» **SUPPLIED RECORDS**
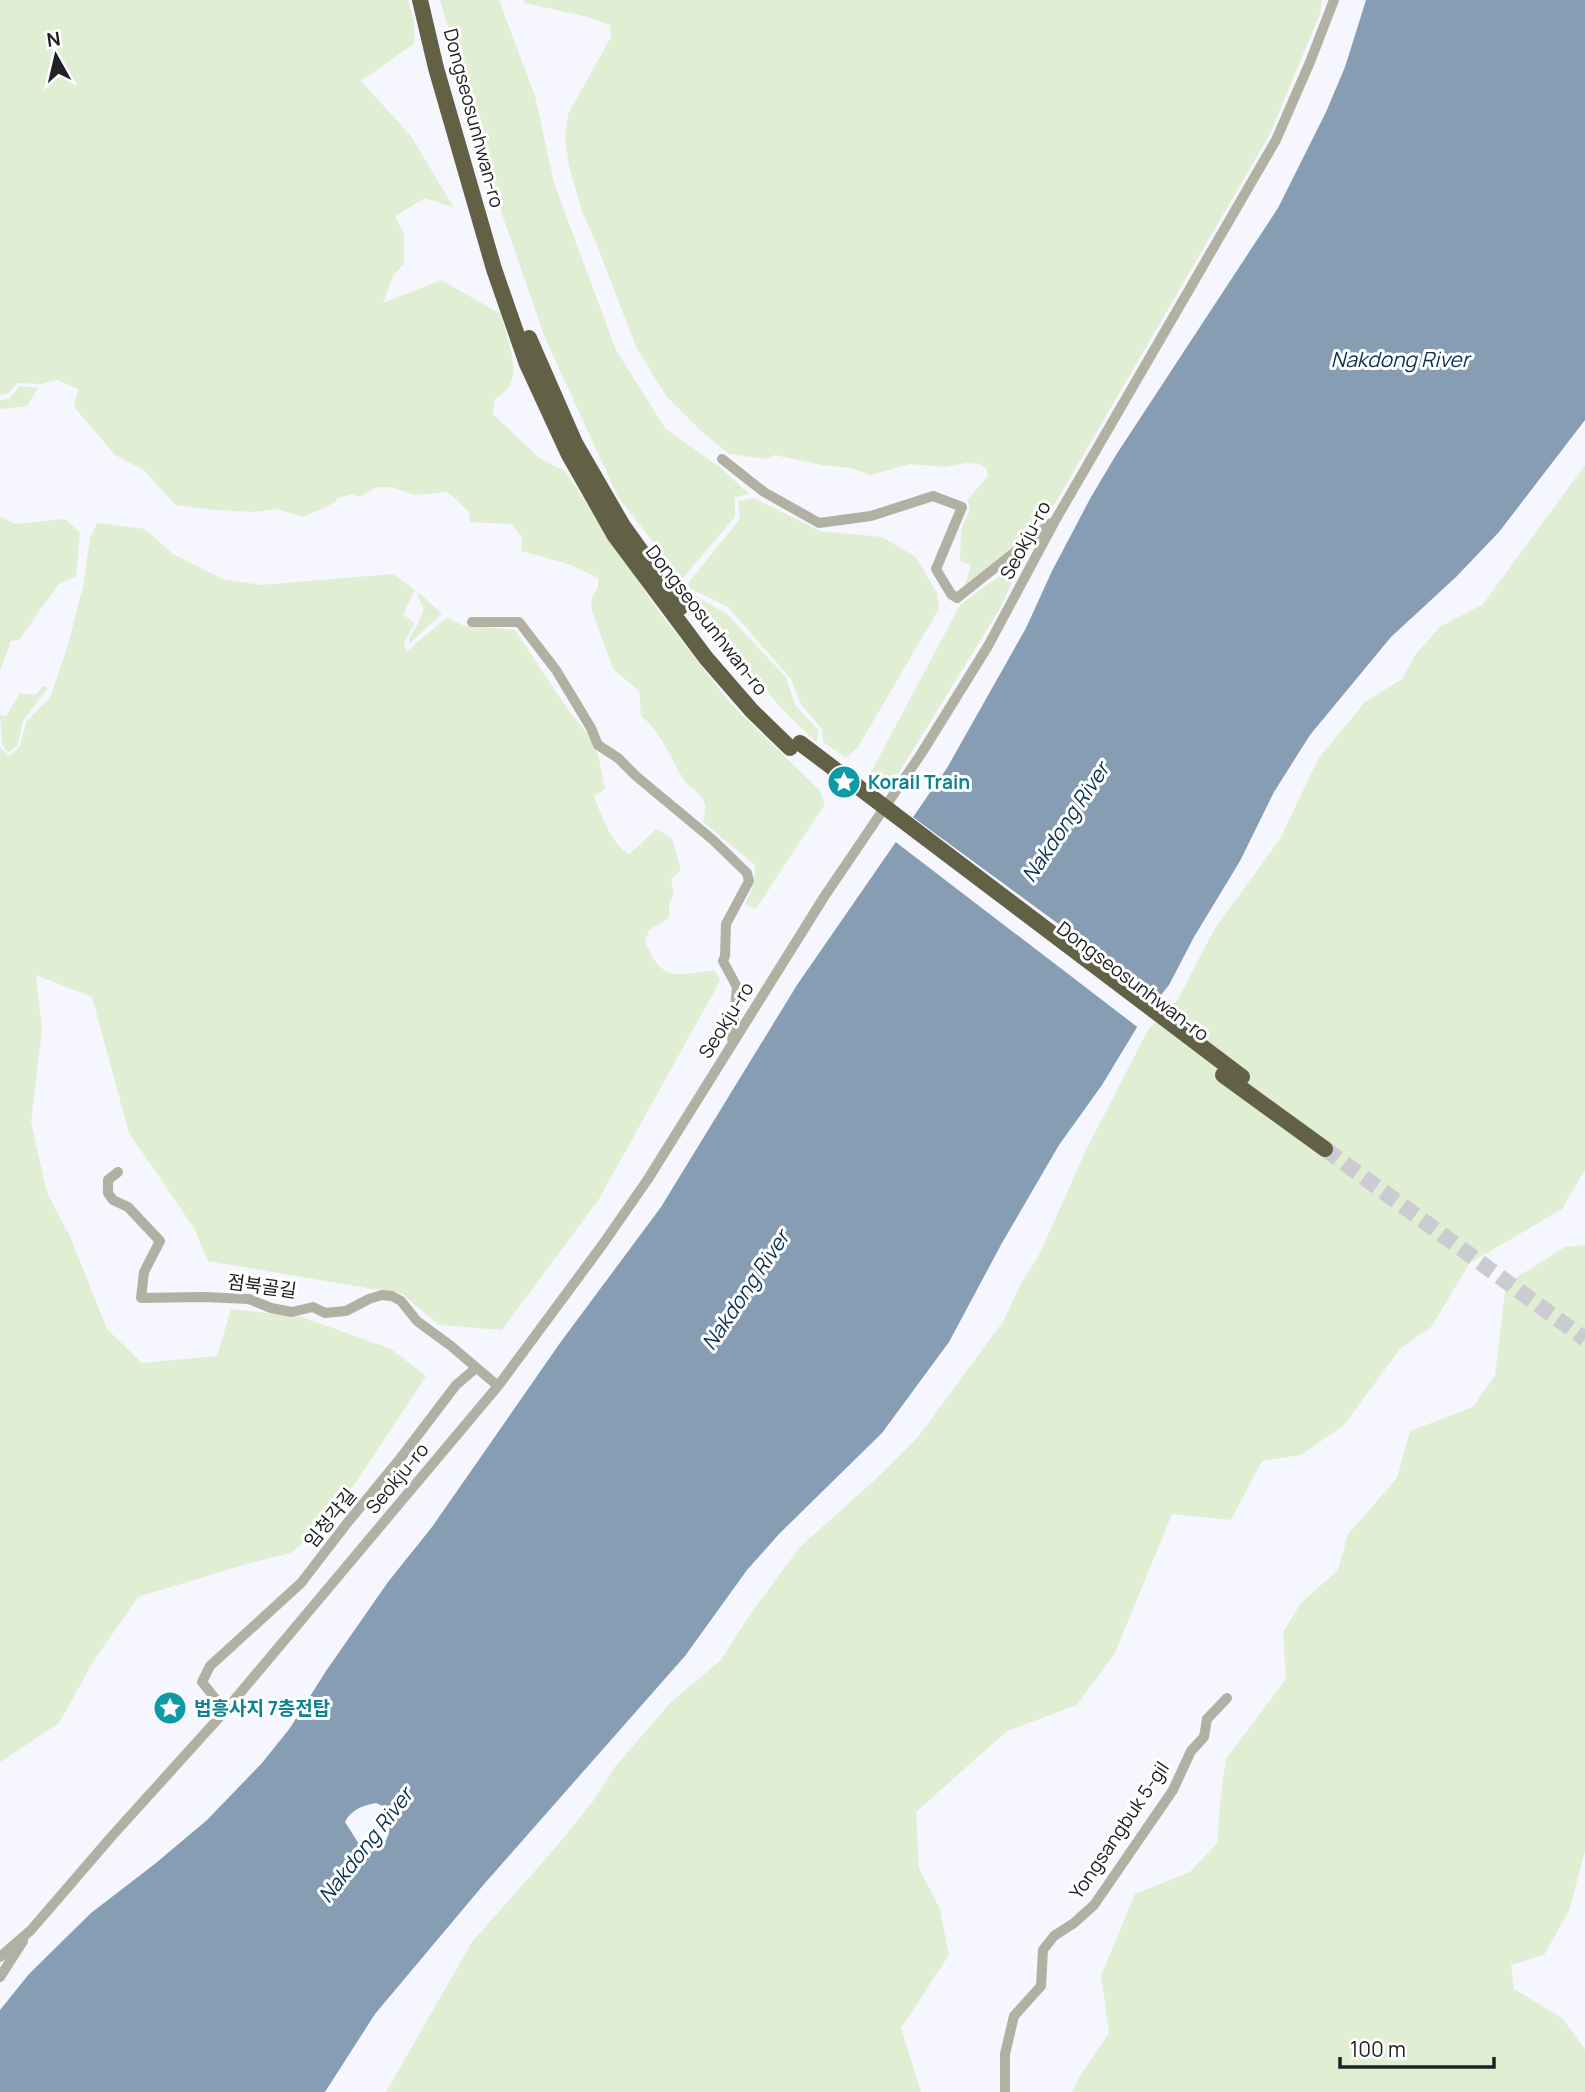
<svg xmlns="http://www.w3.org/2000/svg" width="1585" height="2092" viewBox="0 0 1585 2092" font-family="Manrope,'Noto Sans KR',sans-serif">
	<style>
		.green { fill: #e0eed3 }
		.water { fill: #869db4; fill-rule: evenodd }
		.pier { fill: #f6f7fe }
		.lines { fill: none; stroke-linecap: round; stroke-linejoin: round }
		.highway-tunnel { stroke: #cbccd2; stroke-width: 16; stroke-dasharray: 16 8; stroke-linecap: butt }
		.minor { stroke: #b1b1a3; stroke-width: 10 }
		.highway { stroke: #626145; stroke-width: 16 }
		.highway-bridge { stroke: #626145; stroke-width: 16 }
		.labels { text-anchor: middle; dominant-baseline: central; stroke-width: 6; stroke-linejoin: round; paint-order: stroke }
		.street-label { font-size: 19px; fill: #202124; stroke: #fff }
		.culture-label { font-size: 19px; font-weight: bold; fill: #0d838f; stroke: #fff; text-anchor: start }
		.water-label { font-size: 21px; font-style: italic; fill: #0b3252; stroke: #fff }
	</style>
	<rect width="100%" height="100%" fill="#f6f7fe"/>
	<!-- green -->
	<path class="green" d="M0,0h408l6,22 1,21 -54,38 50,55 43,72 -29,-10 -30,18 9,18v30l-10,10 -11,29 58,-23 60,34c5,21 18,51 9,71 -3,6 -12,11 -16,16l-1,13 46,44 26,13 89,134 76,98 90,88 5,13 -69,105 -11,-4 9,-21 1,-19 -52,-43c1,-5 3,-12 2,-17 -2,-12 -15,-16 -21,-25 -14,-22 -22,-47 -43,-64l-2,-25 -26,-22 -21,-58 -1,-12 7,-11v-10l-30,-14 -47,-13 1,-14 -11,-13 -41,-2 -1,-10 -21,-20 -33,3 -24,-8h-14l-18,10 -7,-3 -15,4 -1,4 -33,15 -28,-8 -22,3 -38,-2 -40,-5 -30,-34 -30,-16 -41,-48 4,-18 -20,-9 -16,4 -24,-1 -10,11 -8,1z
		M440,0h59l36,96 19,87 62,167 49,78 57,41 27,25 -14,3v20l-53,62 -64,-82 -73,-159 -42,-121z
		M524,0h798l-2,14 -50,120 -224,385 -81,66 6,-20 -11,-4 1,-31 9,-21 -3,-9 21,-24 -1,-6 -7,-6 -13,-1 -23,4 -34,-3 -40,11 -19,-7 -29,-3 -48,-10 -8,4 -37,-5 -29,-24 -34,-34 -30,-49 -41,-107 -13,-28 -13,-46 -4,-28 3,-24 43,-77 -1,-12 -22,-8 -63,-14z
		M20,386l18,2 -11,18 -27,3v-9l9,-1z
		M1585,465v705l-23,39 -92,54 -39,64 -31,22 -56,76 -43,30 -39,6 -31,59 -59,-6 -57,139 -38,52 -70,26 -91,81 3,56 21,41 9,46 -48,73 20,64h-535l86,-150 84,-95 38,-47 20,-32 56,-65 51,-43 28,-44 50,-68 79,-71 40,-40 86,-117 16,-35 20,-32 46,-103 62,-120 30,-31 37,-71 65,-89 38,-80 47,-57 37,-23 14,-25 24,-27 43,-23z
		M754,498l66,33 62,6 34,20 21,36 2,16 -81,138 -12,11 -23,-16 -1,-13 -20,-23 -11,-27 -63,-72 -39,-19 -1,-5 52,-64 -2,-18z
		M0,516l15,8 50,-5 15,14 -4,43 -18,9 -39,55 -8,1 -11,30z
		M97,523l48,6 28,25 49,25 38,6 133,-11 22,16 -12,24 12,10 -11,18 2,10 41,-35 15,8 53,5 50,75 24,31 9,18 7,35 -11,7c7,18 18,51 36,58l26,-25 16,9 9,32 -10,9 3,16 -5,9v14l-20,12 -4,11c16,42 32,34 70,29l5,11 -121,218 -97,131 -63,-5 -37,-31 -194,-33 -14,-33 -65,-95 -37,-136 -56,-22 6,55 -11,92 16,71 23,43 37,93 35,34 75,-7 14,-47 71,8 89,32 35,27 -93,141 -42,36 -41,10 -112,34 -45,65 -34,61 -59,39v-1015l9,9 11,-10 6,-24 24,-24 18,-53 15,-59 7,-48z
		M1012,567h7l-20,43 -110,179 -19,-15 90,-169z
		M419,593l23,21 -33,30v-6l9,-14 6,-15 -6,-12z
		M691,594l35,19 60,64 9,28 23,25 -1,13 -35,-34 -80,-97z
		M43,686l5,2 -25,33 -5,24 -10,8 -6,-9 -2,-29 6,1 14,-23 15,2z
		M1585,1245v606l-16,60 -25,44 -33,10 3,24 48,29 23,31v43h-513l8,-16 29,-43 -8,-57 34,-82 55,-22 27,-29 4,-49 5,-35 60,-80 -3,-47 18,-29 37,-33 10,-36 49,-56 13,-47 63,-24 22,-32 11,-91 59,-37z"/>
	<!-- water -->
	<path class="water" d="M1366,0h219v420l-86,112 -43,45 -65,60 -81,98 -36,57 -34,69 -46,76 -25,48 -27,34 -40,66 -43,60 -57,98 -53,99 -67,91 -103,101 -32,36 -62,86 -200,227 -110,131 -50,78h-325v-82l29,-36 62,-61 65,-50 51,-43 55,-57 28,-35 36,-57 62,-89 44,-55 128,-184 101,-136 136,-222 150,-217 79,-140 26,-57 39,-74 25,-42 162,-247 48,-96 19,-45zM376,1803l9,4c8,17 7,39 -15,43l-11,-6 -14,-22c6,-12 18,-17 31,-19z"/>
	<!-- pier -->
	<path class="pier" d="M910,815l252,185 -22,29 -247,-189z"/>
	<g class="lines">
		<!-- highway-tunnel -->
		<path class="highway-tunnel" d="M1325,1149l260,190"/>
		<!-- minor -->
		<path class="minor" d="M722,459l42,33 55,31 52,-7 62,-20 29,11 -26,62 15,25 6,4 94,-75
			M472,622h47l37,48 35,58 7,17 20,13 18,18 77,64 34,33 2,8 -23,43 -1,32 -2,5 14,26 -5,52
			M118,1172l-10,8v13l5,7 15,7 32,34 -16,31 -3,26 62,-1 46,2 22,9 21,4 21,-5 12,6 21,-2 23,-12 13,-4 10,1 9,5 16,20 34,25 47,40
			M225,1711l-23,-29 8,-16 91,-83 47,-61 51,-62 57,-75 20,-17
			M0,1957l31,-27 81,-94 113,-125 273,-325 105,-142 45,-65 176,-282 97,-143 67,-108 68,-127 220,-379 34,-78 24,-62
			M0,1977l23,-36
			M1005,2092v-38l9,-38 27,-30 2,-36 11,-14 20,-13 20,-18 79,-115 18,-39 13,-14 3,-18 20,-21"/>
		<!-- highway -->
		<path class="highway" d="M420,0l16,68 58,201 33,95 41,89 47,83 91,122 46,53 38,37
			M529,338l46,105 48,83 58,81
			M1223,1075l102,74"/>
		<!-- highway-bridge -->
		<path class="highway-bridge" d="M800,743l442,334"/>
	</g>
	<!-- icons -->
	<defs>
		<symbol id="sight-disc" viewBox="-11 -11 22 22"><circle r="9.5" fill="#0f9aa8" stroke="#fff"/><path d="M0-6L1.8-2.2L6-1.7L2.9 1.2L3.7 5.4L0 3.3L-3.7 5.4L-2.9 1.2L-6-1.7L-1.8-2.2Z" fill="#fff"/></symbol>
	</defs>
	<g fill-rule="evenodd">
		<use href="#sight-disc" x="825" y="763" width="38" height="38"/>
		<use href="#sight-disc" x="151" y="1689" width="38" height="38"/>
	</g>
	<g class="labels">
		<!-- street labels -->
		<g class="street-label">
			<text transform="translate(474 118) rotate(75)">Dongseosunhwan-ro</text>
			<text transform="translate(1025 540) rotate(-62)">Seokju-ro</text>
			<text transform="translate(707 620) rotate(52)">Dongseosunhwan-ro</text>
			<text transform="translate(1133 981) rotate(37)">Dongseosunhwan-ro</text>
			<text transform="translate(726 1020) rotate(-58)">Seokju-ro</text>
			<text transform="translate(262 1286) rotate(8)">점북골길</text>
			<text transform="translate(397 1478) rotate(-50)">Seokju-ro</text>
			<text transform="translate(330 1518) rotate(-51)">임청각길</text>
			<text transform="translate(1119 1830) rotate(-56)">Yongsangbuk 5-gil</text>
		</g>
		<!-- culture labels -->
		<g class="culture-label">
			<text x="868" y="782">Korail Train</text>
			<text x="194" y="1708">법흥사지 7층전탑</text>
		</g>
		<!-- water labels -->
		<g class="water-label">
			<text x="1400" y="359">Nakdong River</text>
			<text transform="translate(1065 822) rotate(-56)">Nakdong River</text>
			<text transform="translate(745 1290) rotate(-56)">Nakdong River</text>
			<text transform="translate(365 1845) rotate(-52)">Nakdong River</text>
		</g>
	</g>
	<!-- north arrow -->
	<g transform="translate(56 56) rotate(352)" stroke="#ffffff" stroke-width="5" paint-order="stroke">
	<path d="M0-5L12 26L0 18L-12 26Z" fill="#202124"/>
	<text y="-10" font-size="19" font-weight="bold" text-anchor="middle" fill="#202124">N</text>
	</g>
	<!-- scale -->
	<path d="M1340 2057v10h154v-10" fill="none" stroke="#202124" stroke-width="3.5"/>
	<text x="1350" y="2057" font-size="21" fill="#202124" stroke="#ffffff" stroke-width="5" paint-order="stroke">100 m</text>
</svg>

» **WORK ITEM**
If a line in the records above contains "lines", copy that line.

» **RESPONSE TO THE TASK**
		.lines { fill: none; stroke-linecap: round; stroke-linejoin: round }
	<g class="lines">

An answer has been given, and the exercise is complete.